One can train a dog to behave in a particular way.
As one can train a human to behave in a particular way.
Though it's behaviour will always be compared with human behaviour, by humans.
And a human's behavior will be compared with dog behavior, by dogs... and cats, and horses etc.. etc...
The dog will not make such comparisons.
He or she certainly will. If you whine like a dog, the dog will react as they would to another dog. If you slowly blink your eyes at a cat, the cat will react as if you are another cat.
All theory of other minds starts with oneself and it's no different for them. What's amazing is that the theory can evolve so we can understand those quite different from ourselves. They can't do that quite as well as us, but they can do it. Smiling in humans means happy, but to most predators baring teeth means aggression. Even our close cousins like chimps and gorillas don't take it well.
Dogs, cats, horses, and certainly the other great apes (with time) can learn what the expression really means.
It will simply respond appropriately, according to circumstance.
You're taking the immensely complex set of factors which produce behavior, you're smushing it into a black box, and then you're calling that "appropriate".
He will respond in accordance to his nature, nurture, and character. Which also perfectly describes how a human will respond.
His experiences tell him what to fear and love and what does or does not work. That combines with character traits like boldness, extroversion, neuroticism, etc... and this is all undergird by a foundation of instincts (many of them common to many species due to their ancient nature).

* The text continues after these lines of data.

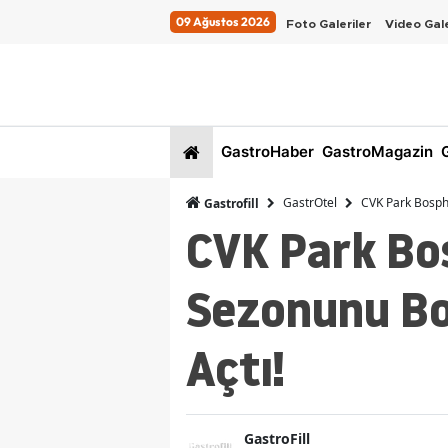
09 Ağustos 2026
Foto Galeriler
Video Gale
GastroHaber
GastroMagazin
G
GastrOtel
CVK Park Bospho
Gastrofill
CVK Park Bo
Sezonunu Bos
Açtı!
GastroFill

Some dogs are reliable brave and aggressive, and respond to threats with aggression almost always. Some are frozen in fear and indecision over something like walking over ice. They can overcome learned fears and acquire new ones. They can learn to tolerate things they once hated and learn to hate things they once loved.
So if a dog kills a person because of the circumstances in which it finds itself, then it has done nothing wrong.
I agree he may not realize he has done something wrong, but if there is any sense in these moral terms they have to mean something. A dog has values, and if he kills someone he considered part of his pack in a panic over a misconception then that is wrong by the standard of his values whether he realizes it or not. His emotions will follow his values and he will mourn, and if regret means emotional pain that changes behavior he may very well regret.
The onus of responsibility for the dogs actions will fall upon humans.
If a human child urinates on someone's lunch would the responsibility not fall on the parents?
There is a difference between "doing nothing wrong" and "not knowing you've done wrong".
Dogs, young children, and grown-ass-men (if they're indoctrinated) may honestly believe they've done nothing wrong. If you blame someone other than them, you're asserting a duty for someone to teach and regulate them.
I don't have to say anything about when teaching, regulating, and displaced responsibility are appropriate to tell you there is a difference between a stone falling on an innocent person and a dog killing an innocent person. A dog may be a thousand times less capable of perceiving a moral principle than a man but he has values. A stone has no values. You can't trust a stone, predicting interactions with a stone (or an ant or a tree) has nothing to do with a theory of another mind.
You can trust a dog, and it's not because a dog is three-laws safe. If a dog was a machine it wouldn't be trust.